● **WHAT YOU WILL DO**
Return, from the material below, each line in which the word "been" is present.

● **RECORDS SUPPLIED**
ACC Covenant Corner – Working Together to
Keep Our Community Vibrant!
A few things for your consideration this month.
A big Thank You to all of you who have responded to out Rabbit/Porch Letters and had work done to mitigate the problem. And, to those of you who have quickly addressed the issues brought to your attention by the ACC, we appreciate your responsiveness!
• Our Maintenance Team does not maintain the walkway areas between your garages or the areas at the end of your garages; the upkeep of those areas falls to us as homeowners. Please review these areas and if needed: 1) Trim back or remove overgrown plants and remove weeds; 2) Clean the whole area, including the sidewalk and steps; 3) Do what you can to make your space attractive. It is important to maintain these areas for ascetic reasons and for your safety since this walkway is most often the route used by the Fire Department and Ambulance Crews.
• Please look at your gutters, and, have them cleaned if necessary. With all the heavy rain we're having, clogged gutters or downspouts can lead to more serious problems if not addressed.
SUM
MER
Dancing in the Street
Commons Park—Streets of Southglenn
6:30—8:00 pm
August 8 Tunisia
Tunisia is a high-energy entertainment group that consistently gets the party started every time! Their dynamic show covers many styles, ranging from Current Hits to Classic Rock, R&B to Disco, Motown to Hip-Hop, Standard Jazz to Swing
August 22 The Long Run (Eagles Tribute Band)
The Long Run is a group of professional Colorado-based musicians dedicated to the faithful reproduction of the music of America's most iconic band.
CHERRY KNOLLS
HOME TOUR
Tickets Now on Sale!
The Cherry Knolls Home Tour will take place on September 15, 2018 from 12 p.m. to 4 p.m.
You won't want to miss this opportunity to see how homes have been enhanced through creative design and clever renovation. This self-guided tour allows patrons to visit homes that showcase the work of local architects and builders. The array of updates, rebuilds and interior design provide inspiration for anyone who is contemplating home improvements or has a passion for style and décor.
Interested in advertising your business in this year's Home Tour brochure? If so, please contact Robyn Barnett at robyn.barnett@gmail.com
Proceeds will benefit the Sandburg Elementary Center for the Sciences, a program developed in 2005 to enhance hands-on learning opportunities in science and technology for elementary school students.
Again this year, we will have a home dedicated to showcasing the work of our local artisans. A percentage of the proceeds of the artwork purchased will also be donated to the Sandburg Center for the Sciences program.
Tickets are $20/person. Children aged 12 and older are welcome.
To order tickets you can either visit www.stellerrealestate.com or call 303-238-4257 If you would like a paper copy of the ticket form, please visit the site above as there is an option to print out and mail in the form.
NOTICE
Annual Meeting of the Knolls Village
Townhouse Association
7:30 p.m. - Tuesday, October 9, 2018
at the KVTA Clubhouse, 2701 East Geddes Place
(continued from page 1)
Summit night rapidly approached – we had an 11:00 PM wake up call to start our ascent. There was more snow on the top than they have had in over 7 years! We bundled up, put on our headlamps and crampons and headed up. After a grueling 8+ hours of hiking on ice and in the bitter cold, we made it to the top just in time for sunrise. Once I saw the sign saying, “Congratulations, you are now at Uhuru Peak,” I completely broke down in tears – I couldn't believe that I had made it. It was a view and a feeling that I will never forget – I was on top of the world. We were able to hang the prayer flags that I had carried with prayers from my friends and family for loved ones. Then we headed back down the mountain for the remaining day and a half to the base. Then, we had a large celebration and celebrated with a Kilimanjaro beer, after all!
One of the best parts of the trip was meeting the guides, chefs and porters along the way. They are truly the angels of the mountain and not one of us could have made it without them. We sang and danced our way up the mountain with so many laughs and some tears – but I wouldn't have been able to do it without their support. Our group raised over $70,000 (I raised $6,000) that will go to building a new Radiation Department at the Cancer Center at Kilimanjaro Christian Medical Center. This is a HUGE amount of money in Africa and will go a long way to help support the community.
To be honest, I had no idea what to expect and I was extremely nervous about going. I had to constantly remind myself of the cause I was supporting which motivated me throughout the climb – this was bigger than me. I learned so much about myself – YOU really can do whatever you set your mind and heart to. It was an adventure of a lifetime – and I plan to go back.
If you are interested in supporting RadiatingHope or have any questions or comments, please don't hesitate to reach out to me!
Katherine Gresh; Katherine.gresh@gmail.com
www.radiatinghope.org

● **RESULT OF THE EXERCISE**
You won't want to miss this opportunity to see how homes have been enhanced through creative design and clever renovation. This self-guided tour allows patrons to visit homes that showcase the work of local architects and builders. The array of updates, rebuilds and interior design provide inspiration for anyone who is contemplating home improvements or has a passion for style and décor.
One of the best parts of the trip was meeting the guides, chefs and porters along the way. They are truly the angels of the mountain and not one of us could have made it without them. We sang and danced our way up the mountain with so many laughs and some tears – but I wouldn't have been able to do it without their support. Our group raised over $70,000 (I raised $6,000) that will go to building a new Radiation Department at the Cancer Center at Kilimanjaro Christian Medical Center. This is a HUGE amount of money in Africa and will go a long way to help support the community.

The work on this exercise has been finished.